The US House of Representatives on Wednesday passed a foreign assistance spending bill with an amendment forbidding that funds be used to create, procure or display maps depicting Taiwan as part of the People’s Republic of China.
The amendment was introduced by five Republican representatives — Tom Tiffany, Steve Chabot, Scott Perry, Kat Cammack and Mike Gallagher — and passed unanimously in a bundle with a dozen other amendments.
“This is a common sense measure,” Tiffany said, speaking on the House floor on Wednesday. “As we all know, Taiwan has never been part of communist China. The Taiwanese people elect their own leaders, raise their own armed forces, conduct their own foreign policy and maintain their own international trade agreements.”
“By every measure, Taiwan is a sovereign, democratic and independent country,” he said. “Any claims to the contrary are simply false.”
Tiffany told his colleagues that the US should abandon its dishonest “one China” policy, which acknowledges “Beijing’s bogus argument that Taiwan is part of Communist China.”
While this amendment cannot achieve that goal, it would “at least require honest maps that stop perpetuating the ‘one China’ lie,” he added.
The full spending bill, titled “Department of State, Foreign Operations and Related Programs Appropriations Act 2022,” passed with a 217-212 vote. The bill next heads to the US Senate and, if approved, would be sent to US President Joe Biden to be signed into law.
In other news, a US Navy destroyer on Wednesday transited the Taiwan Strait, the seventh time a US battleship has navigated the waterway separating Taiwan and China since Biden took office on Jan. 20.

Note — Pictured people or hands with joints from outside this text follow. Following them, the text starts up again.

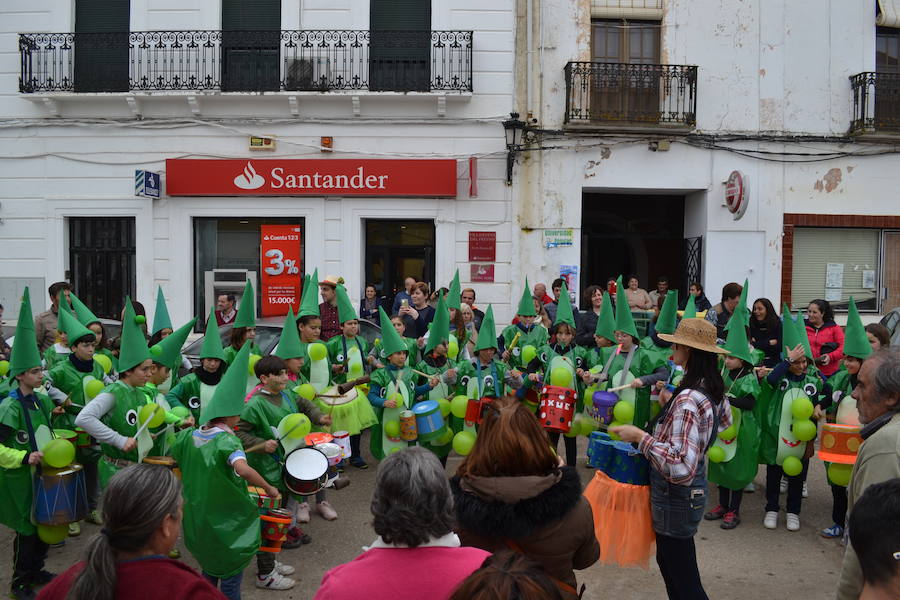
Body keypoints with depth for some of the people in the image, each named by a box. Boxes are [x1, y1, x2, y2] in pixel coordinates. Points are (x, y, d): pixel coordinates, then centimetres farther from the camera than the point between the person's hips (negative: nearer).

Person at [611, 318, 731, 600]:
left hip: (675, 495, -9)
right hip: (692, 486, 9)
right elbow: (725, 421, 23)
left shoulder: (687, 400, -29)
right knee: (668, 560, 25)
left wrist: (640, 436, -30)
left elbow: (681, 467, -36)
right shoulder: (714, 389, -1)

“The Arleigh Burke-class guided missile destroyer USS Benfold conducted a routine Taiwan Strait transit on Wednesday through international waters in accordance with international law. The ship’s transit through the Taiwan Strait demonstrates the US commitment to a free and open Indo-Pacific,” the US 7th Fleet said in a statement.
“The United States military flies, sails and operates anywhere international law allows,” it said.
Since January, US warships — all Arleigh Burke-class guided missile destroyers — have made similar transits through the Strait.
The USS John S. McCain sailed through the waters on Feb. 4 and April 7; the USS Curtis Wilbur on Feb. 24, May 18 and June 22; and the USS John Finn on March 10.
Over the past few years, the US has sent warships into the region in what is seen as an attempt to counterbalance China’s growing military presence in the Taiwan Strait, the South China Sea and neighboring waters, and to show its continued commitment to maintaining peace and stability in the region.
In Taipei yesterday, the Ministry of National Defense confirmed the passage of the USS Benfold through the Strait.
During the ship’s passage, sailing from south to north, the military used joint intelligence, surveillance and reconnaissance tools to monitor movements at sea and in the air around Taiwan, the ministry said, describing the situation as normal.
However, the US warship’s passage was met with strong criticism from China yesterday.
Shi Yi (施毅), a spokesperson for the Chinese People’s Liberation Army Eastern Theater Command, described the maneuver as yet another provocative move by the US.